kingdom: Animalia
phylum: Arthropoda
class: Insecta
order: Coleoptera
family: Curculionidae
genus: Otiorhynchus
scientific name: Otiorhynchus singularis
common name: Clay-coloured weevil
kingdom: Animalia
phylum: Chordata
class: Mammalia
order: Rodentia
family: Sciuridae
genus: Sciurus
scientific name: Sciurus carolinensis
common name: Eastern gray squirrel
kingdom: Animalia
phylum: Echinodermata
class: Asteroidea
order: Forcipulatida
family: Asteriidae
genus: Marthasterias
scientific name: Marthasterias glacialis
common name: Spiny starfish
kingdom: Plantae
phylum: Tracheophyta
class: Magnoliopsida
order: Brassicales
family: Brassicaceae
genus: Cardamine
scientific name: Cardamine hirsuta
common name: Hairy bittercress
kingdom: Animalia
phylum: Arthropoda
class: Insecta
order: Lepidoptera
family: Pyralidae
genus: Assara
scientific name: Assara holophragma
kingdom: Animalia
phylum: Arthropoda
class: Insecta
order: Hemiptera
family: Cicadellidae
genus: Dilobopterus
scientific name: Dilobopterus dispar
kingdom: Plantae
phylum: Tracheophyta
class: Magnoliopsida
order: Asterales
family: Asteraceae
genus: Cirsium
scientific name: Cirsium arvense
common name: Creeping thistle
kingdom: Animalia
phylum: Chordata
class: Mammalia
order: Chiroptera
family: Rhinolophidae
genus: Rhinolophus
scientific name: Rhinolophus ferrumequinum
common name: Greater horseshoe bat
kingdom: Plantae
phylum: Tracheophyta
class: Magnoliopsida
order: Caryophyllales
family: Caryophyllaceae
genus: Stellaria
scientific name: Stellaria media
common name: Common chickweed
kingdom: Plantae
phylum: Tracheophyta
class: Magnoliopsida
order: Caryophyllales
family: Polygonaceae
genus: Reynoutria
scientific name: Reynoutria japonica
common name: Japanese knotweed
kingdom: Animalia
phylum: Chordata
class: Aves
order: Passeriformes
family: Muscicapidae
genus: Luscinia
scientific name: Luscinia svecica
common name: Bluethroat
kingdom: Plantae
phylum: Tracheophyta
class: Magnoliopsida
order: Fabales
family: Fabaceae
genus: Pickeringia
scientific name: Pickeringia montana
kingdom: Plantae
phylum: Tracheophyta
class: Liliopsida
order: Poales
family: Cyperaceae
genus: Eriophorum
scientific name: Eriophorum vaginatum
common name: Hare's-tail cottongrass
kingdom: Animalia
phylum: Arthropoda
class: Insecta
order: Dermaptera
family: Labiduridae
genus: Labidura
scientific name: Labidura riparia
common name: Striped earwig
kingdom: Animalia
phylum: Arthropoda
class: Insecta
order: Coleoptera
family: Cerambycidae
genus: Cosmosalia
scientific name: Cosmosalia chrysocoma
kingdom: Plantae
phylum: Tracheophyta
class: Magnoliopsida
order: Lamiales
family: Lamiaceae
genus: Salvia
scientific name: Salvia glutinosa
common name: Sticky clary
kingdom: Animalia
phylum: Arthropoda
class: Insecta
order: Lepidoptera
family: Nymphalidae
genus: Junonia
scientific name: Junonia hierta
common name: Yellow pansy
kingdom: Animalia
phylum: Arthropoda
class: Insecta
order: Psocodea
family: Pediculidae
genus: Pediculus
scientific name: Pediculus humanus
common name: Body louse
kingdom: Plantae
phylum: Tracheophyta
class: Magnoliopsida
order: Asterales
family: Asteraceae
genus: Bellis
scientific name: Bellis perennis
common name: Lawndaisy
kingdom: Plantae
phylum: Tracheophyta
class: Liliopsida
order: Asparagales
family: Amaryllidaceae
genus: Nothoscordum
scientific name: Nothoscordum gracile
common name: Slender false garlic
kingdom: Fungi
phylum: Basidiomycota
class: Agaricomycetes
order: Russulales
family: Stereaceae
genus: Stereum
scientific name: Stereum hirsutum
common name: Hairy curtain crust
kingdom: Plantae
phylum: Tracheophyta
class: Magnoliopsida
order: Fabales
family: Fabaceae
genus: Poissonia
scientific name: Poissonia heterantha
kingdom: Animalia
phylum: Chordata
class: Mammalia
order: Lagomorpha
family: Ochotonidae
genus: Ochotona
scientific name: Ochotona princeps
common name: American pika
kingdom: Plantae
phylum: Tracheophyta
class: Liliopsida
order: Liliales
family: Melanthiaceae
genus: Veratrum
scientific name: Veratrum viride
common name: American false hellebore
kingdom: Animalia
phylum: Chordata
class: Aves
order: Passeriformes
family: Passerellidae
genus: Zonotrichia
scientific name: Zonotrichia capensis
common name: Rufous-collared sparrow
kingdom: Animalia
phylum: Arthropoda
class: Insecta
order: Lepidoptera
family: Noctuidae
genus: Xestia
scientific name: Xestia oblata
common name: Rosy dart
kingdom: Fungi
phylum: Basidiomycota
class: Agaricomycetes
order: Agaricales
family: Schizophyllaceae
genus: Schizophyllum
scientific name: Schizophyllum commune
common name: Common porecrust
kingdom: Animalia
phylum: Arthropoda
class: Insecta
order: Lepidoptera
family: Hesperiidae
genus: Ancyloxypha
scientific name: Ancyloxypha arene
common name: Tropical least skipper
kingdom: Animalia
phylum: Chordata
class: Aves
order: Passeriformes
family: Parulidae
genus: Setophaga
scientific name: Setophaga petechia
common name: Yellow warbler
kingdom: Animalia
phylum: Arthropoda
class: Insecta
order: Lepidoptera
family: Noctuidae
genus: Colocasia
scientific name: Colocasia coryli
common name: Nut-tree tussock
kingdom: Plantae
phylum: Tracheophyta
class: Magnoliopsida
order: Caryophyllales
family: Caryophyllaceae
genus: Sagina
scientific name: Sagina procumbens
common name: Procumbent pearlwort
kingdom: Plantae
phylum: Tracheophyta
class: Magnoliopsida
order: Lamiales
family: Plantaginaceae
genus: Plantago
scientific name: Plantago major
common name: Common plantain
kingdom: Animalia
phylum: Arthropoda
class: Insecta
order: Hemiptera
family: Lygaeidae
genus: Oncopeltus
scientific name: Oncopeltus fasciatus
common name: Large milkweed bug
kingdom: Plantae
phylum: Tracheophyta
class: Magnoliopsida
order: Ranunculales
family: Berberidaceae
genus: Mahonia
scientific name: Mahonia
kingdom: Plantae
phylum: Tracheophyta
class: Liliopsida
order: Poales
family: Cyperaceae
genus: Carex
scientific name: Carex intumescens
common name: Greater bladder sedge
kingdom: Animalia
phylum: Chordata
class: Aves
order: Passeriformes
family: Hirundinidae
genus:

::::::::

• _Work to complete_:
Can you reproduce, word for word, the stretch of the material from its very beginning through the line containing "genus: Marthasterias"?

• _Result_:
kingdom: Animalia
phylum: Arthropoda
class: Insecta
order: Coleoptera
family: Curculionidae
genus: Otiorhynchus
scientific name: Otiorhynchus singularis
common name: Clay-coloured weevil
kingdom: Animalia
phylum: Chordata
class: Mammalia
order: Rodentia
family: Sciuridae
genus: Sciurus
scientific name: Sciurus carolinensis
common name: Eastern gray squirrel
kingdom: Animalia
phylum: Echinodermata
class: Asteroidea
order: Forcipulatida
family: Asteriidae
genus: Marthasterias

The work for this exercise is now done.